SSS Rank: Strongest Beast Master
Chapter 70: Burden of a soul
The flight back to the Academy was silent.
The steady hum of the transport's engines was the only sound. No one spoke. The mission was a success.
The Chimera threat, a plague born of the Bureau's arrogance, was over. The team had silently secured the cave, watching as the nursery pods withered and died, their life force extinguished with the Broodmother's final, psychic command.
The dead drones were just ugly statues now, a silent testament to the horrific battle they had won.
But the mood on the transport was heavy, not celebratory. No one was cheering. No one was recounting tales of their victory. The air was thick with a shared exhaustion that went deeper than just tired muscles or spent energy. It was a weariness of the soul.
They all kept stealing glances at Jonah. He sat quietly in the corner, staring out the reinforced window at the desolate landscape rushing by below. He wasn't their ace in the hole anymore, or the strange kid with the weirder powers.
He was a young man who had been forced to bear an immense, impossible burden. They had all fought the Broodmother's children, but he had faced the mother herself. He had looked a creator in the eye, heard her tragic story, and then given the order to end her existence.

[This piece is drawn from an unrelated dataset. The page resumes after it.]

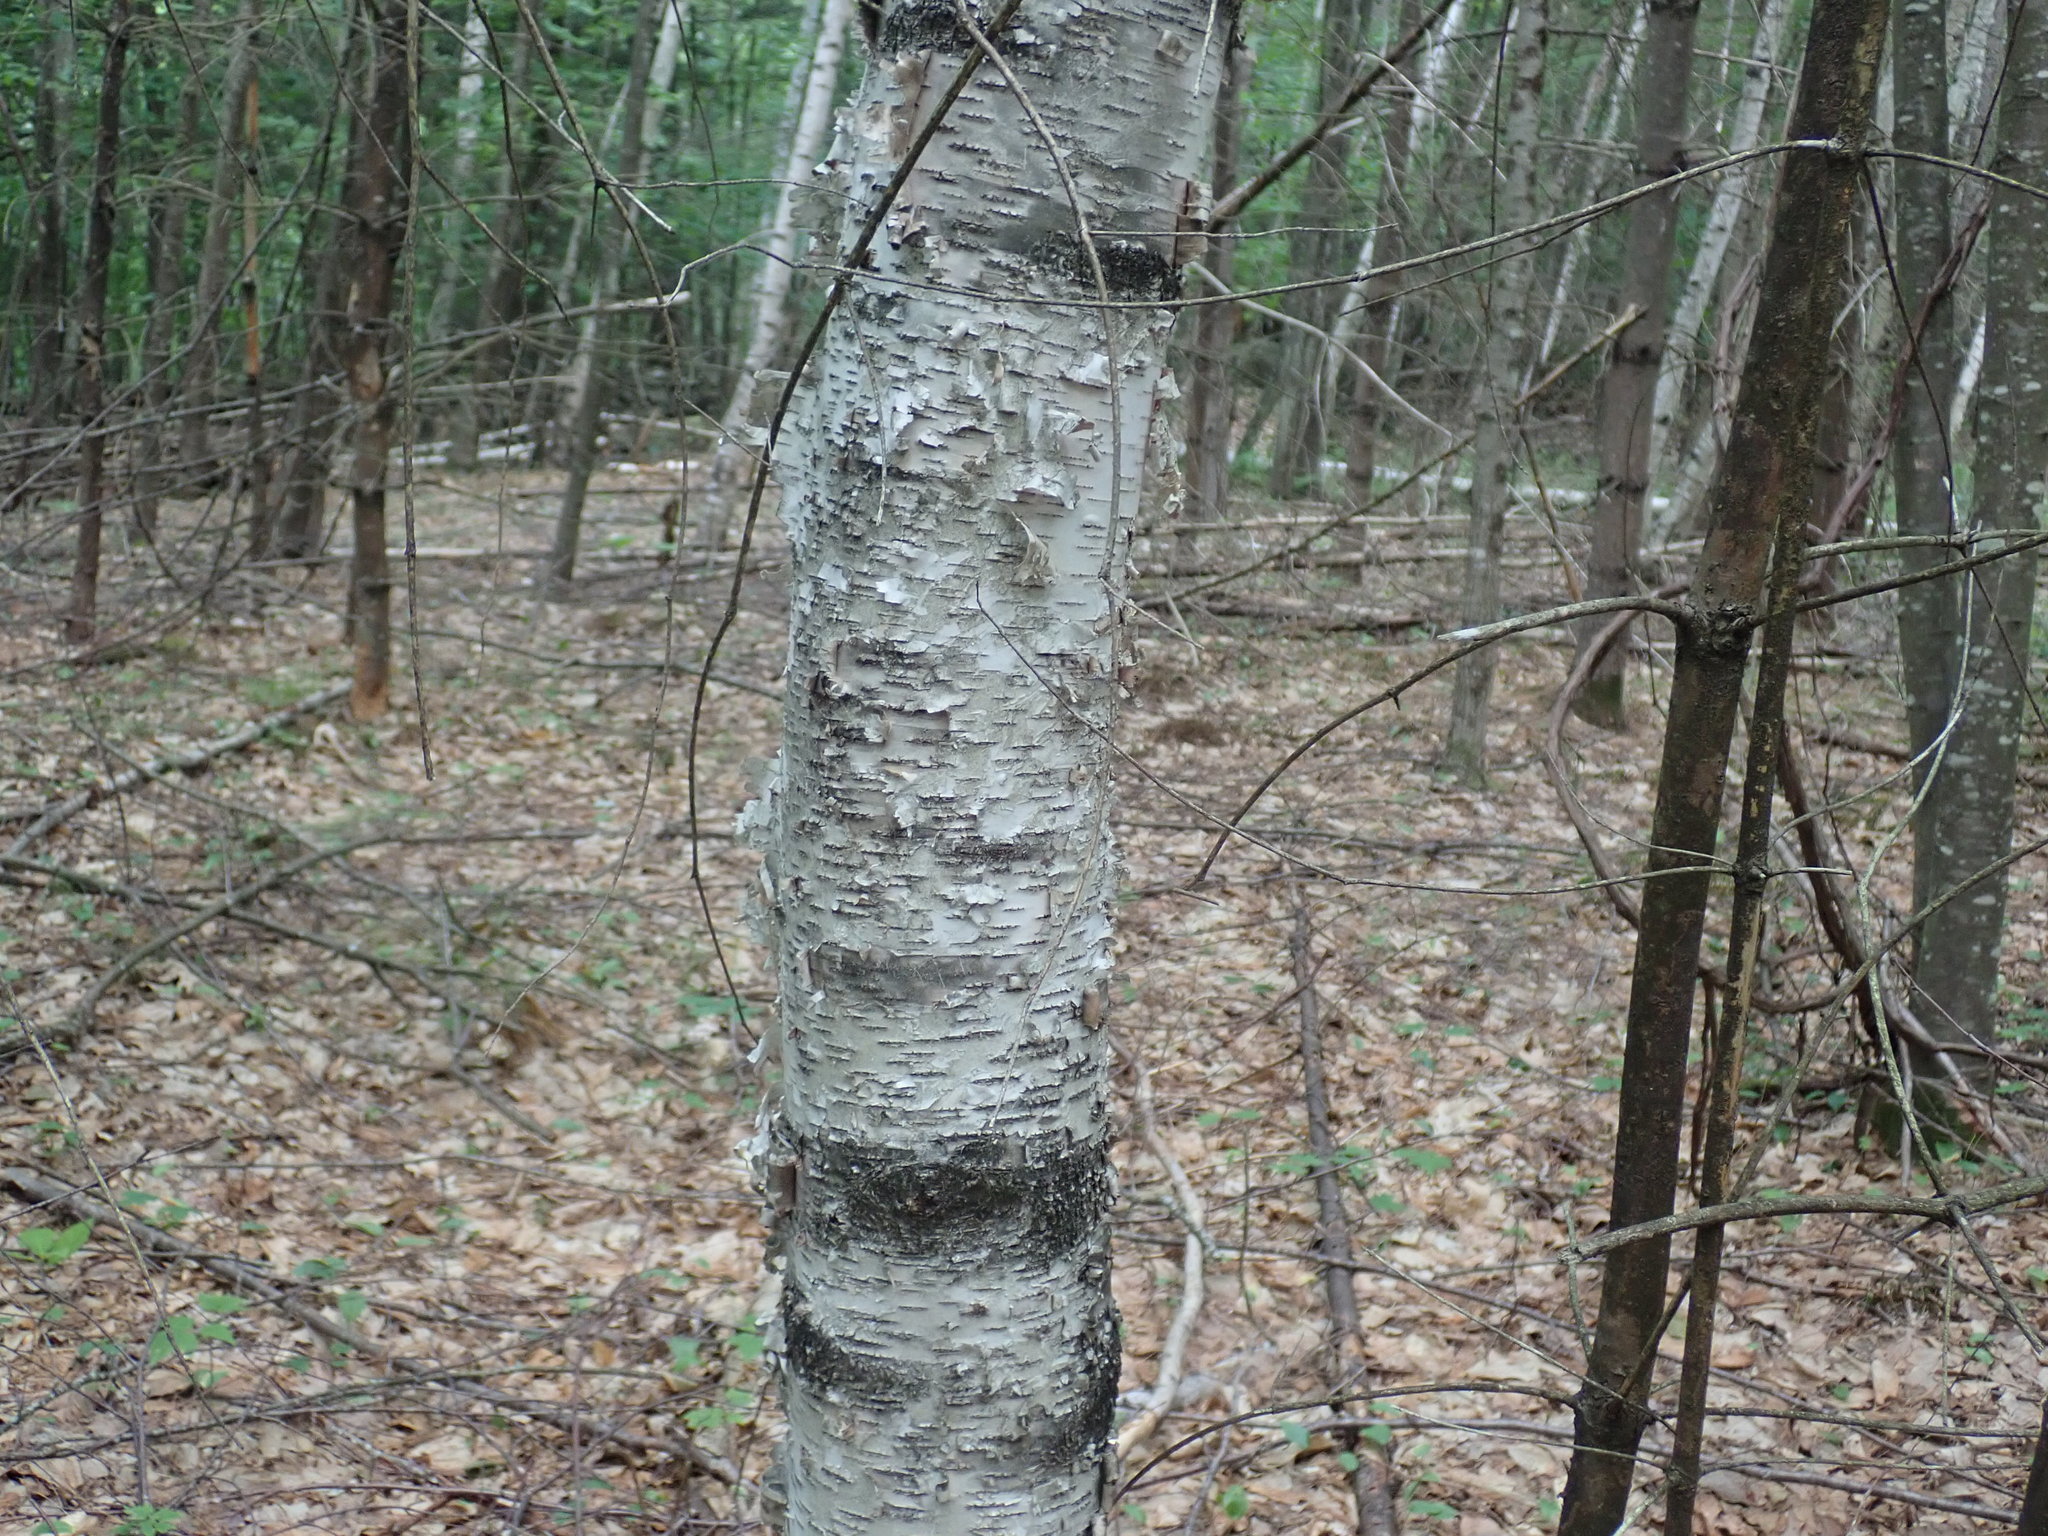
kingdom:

He had won, but they all knew, that it had come at a terrible cost.
Back in his workshop, the silence was even louder.
He sat on the floor, cross-legged, and closed his eyes. He focused on his Beast Space. It was no longer just a dark, empty workshop. It was a universe. And in its center, the Alpha Broodmother Essence swirled, a breathtaking nebula of greens, purples, and golds. It was a library of life, a treasure trove of genetic information so vast it made his head spin.
But it wasn't just data. He could feel the Broodmother's legacy within it—a profound, lingering sorrow for the children she had lost, for the life she had been denied. But woven through that sadness was something else, something that burned even brighter: a fierce, desperate hope for what could still be.
Create… a better future…
Her final words were not just a memory. They echoed in the very core of his soul, a final wish from a dying queen.

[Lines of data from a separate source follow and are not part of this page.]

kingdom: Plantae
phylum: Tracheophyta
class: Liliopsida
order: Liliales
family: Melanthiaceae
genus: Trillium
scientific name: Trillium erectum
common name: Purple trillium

He knew what he had to do. He possessed the most powerful, most versatile essence a Beast Weaver could ever dream of. The temptation was strong. He could use it to create the ultimate weapon. He could pull from her rage, her instincts for survival, her devastating biological weapons. He could build a Progeny that would make Maul look like a gentle pet, a creature of unimaginable destruction that could tear down the walls of the world.
But that would be a betrayal. It would be spitting on the memory of the tortured creature who had willingly passed her legacy on to him.
His next project would not be a weapon.
He reached out with his mind, gently touching the other Nexus-type core he possessed – the Primordial Geode. It was a perfect, blank slate of pure potential.
He would use them both. He would take the pure, foundational power of the geode and infuse it not with the Broodmother's rage or her combat adaptations, but with her hope. He would build his ultimate Progeny.
It would be a creature that embodied not just power, but wisdom and mercy. A creature that could heal as well as harm. A creature that could fulfill the promise he had made to a dying soul.
The weight of that promise, of that responsibility, was immense. But for the first time since leaving the mine, Jonah felt a spark of something other than sorrow. He felt a sense of purpose.
The heavy workshop door hissed open, pulling him from his thoughts.
He opened his eyes. Vanessa stood in the doorway, her usual academic calm completely gone, replaced by a visible, raw worry that she was trying, and failing, to hide. The official report from Seraph had mentioned the "unusual psychic strain" Jonah had suffered, and it had clearly sent her spiraling.
"Jonah?" she said, her voice softer than usual.
She rushed to his side, her boots making soft sounds on the clean workshop floor. She didn't just ask if he was okay. She knelt in front of him, her eyes searching his for any signs of trauma, of the psychic damage she had read about in the report.
"Seraph's report… it mentioned the psychic feedback," she whispered, her voice barely audible.
"I was so worried."
She reached out, her hand hesitating for a moment before she gently placed it on his arm. Her touch gently brought him back from his confused thoughts.
Jonah, still reeling from the emotional weight of the essence, didn't pull away. He leaned into her touch, finding a deep, unspoken comfort in her presence. He had felt so completely alone in that final moment, the sole inheritor of the Broodmother's pain.
But he wasn't alone. He had her.
He didn't need to speak. He didn't need to explain the swirling galaxy of sorrow and hope in his mind. She wouldn't understand the specifics, but she understood him. That was more than enough. He looked at her, at the genuine, heartfelt worry in her eyes, and a tired smile touched his lips.
"I'm okay," he said, his voice raspy. He looked back at the empty space in front of him, at the future he now saw so clearly.
"But I have a promise to keep."
He had accepted it. He had accepted the weight of the Broodmother's soul, of her legacy. His journey at the Academy, the path he had been walking since the day he left Cinderfall, had just taken an unexpected turn.
His goal was no longer just about survival or power. It was about something far greater.
It was about redemption for himself, and for the soul of the creature whose legacy he now carried.